Exercise passage =
# # # #
Write the ion-product expressions for

$\mathbf{\left(}\mathbf{\text{a}}\mathbf{\right)}\mathbf{\text{iron}}\mathbf{\left(}\mathbf{\text{III}}\mathbf{\right)}\mathbf{\text{hydroxide;}}\mathbf{\left(}\mathbf{\text{b}}\mathbf{\right)}\mathbf{\text{barium phosphate;}}\mathbf{\left(}\mathbf{\text{c}}\mathbf{\right)}\mathbf{\text{tin}}\mathbf{\left(}\mathbf{\text{II}}\mathbf{\right)}\mathbf{\text{sulfide.}}$

The Qsp-ion-product expression is obtained by multiplying the concentrations of ions generated by the dissolution of a chemical. When a solution is saturated, the Qsp value is referred to as the Ksp value (solubility-product constant).
# # # #
Data block =
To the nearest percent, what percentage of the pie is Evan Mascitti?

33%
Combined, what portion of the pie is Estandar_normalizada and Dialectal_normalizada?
# # # #
Problem 1 = Rewrite the passage on ion-product expressions from "The Qsp-ion-product expression" to "value (solubility-product constant).", substituting "compound" for "chemical".
Problem 2 = Pick up the passage on ion-product expressions after its final sentence and keep it going.

Reply 1 =
The Qsp-ion-product expression is obtained by multiplying the concentrations of ions generated by the dissolution of a compound. When a solution is saturated, the Qsp value is referred to as the Ksp value (solubility-product constant).

Reply 2 =
${\mathbf{\text{MX}}}_{\mathbf{\text{2}}}{\mathbf{\text{> >M}}}^{\mathbf{\text{2 +}}}{\mathbf{\text{+ 2X}}}^{\mathbf{\text{-}}}$

We do not include the solid and liquid states in the Ksp equations

$\mathbf{\text{Ksp =}}\left[{\text{M}}^{\text{2 +}}\right]{\left[{\text{X}}^{\text{-}}\right]}^{\mathbf{\text{2}}}$

Let us obtain the ion-product expression for$\text{Iron}\left(\text{III}\right)\text{hydroxide}$.

The formula for$\text{Iron}\left(\text{III}\right)\text{hydroxide}$is$Fe(OH{)}_3$.

$Fe(OH{)}_3\left(s\right)\iff F{e}^{3+}\left(aq\right)+3O{H}^{-}\left(aq\right)$

$\text{Ksp =}\left[{\text{Fe}}^{\text{3 +}}\right]{\left[{\text{OH}}^{\text{-}}\right]}^{\text{3}}$

We cubed $\left[{\text{OH}}^{\text{-}}\right]$because we have two mols of ${\text{OH}}^{\text{-}}$in the equation.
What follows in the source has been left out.